The Clouds

A poem by Joseph Horatio Chant

A grand stairway do these clouds appear
As they heavenward rise, tier upon tier,
With clearly-marked space of blue between,
Compared with which human art looks mean.

Do the angels tread this grand staircase,
When they come to earth to bless our race,
And lend their aid to each struggling soul
As he ascends toward the heavenly goal?

Was this the ladder by Jacob seen,
That reached from heaven to the mattress green
On which he lay all the lonely night
Till God afforded the blessed sight,

And made him feel, tho' an exile here,
His father's God would be ever near--
The servant's cry would to heaven arise,
And blessings fall from the bending skies?

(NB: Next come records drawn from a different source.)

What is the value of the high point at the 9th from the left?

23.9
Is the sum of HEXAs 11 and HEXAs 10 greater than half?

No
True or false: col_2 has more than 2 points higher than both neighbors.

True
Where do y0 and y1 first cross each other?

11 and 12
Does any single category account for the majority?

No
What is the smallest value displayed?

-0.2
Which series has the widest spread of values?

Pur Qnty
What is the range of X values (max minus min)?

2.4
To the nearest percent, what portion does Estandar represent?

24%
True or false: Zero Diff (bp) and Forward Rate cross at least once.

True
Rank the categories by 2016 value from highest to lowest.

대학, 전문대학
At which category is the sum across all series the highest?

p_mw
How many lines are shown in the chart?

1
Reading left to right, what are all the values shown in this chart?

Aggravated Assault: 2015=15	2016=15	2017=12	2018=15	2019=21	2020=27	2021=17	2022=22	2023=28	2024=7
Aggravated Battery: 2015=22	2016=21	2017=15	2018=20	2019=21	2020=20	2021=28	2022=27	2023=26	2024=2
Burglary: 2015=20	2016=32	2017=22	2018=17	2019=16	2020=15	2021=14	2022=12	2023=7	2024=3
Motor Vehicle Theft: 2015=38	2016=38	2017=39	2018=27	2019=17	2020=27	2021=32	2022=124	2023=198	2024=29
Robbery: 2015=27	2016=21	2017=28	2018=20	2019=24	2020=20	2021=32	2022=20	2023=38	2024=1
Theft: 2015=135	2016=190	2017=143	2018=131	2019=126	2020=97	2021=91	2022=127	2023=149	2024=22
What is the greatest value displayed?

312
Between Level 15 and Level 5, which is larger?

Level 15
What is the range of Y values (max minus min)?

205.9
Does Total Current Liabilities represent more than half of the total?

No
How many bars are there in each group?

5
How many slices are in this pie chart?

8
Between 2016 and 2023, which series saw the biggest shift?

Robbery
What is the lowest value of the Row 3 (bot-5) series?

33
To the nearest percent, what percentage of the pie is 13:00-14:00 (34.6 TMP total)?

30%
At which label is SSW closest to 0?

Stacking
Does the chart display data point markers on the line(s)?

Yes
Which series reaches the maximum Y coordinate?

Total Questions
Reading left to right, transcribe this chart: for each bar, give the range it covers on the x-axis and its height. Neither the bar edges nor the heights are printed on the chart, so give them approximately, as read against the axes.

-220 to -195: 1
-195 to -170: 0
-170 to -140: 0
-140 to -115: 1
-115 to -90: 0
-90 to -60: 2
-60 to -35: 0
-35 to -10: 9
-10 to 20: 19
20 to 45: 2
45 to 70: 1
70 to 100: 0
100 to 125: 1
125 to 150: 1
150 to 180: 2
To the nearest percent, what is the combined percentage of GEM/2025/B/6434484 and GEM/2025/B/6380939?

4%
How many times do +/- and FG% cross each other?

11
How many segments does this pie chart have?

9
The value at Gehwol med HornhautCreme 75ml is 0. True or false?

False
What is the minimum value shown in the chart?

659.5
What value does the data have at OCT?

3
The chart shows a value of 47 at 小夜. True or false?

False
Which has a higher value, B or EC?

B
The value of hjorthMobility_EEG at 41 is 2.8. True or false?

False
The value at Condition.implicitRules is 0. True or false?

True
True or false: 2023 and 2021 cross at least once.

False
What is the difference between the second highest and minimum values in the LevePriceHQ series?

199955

But no staircase do the angels need;
They come to earth at a greater speed,
Not step by step, nor on eagle's wing,
Nor beams of light do their message bring.

Though heaven be far beyond mortal ken,
Assisted by all the arts of men,
A moment's time and the space is passed,
And heaven's best gifts at our feet are cast.

Not a cloud stairway, nor ladder long,
Connects this earth with the land of song;
The Saviour bends from the opening skies--
He smiles in love, and our souls arise.

As flakes of steel to the magnet fly,
And mists ascend to the sun on high,
So we are drawn by the cords of love
From the earth below to thrones above.

O lift me up from my bed of clay,
To dwell with Thee in the realms of day.
If 'tis Thy will I should tarry still,
Prepare me, Lord, for Thy Holy Hill.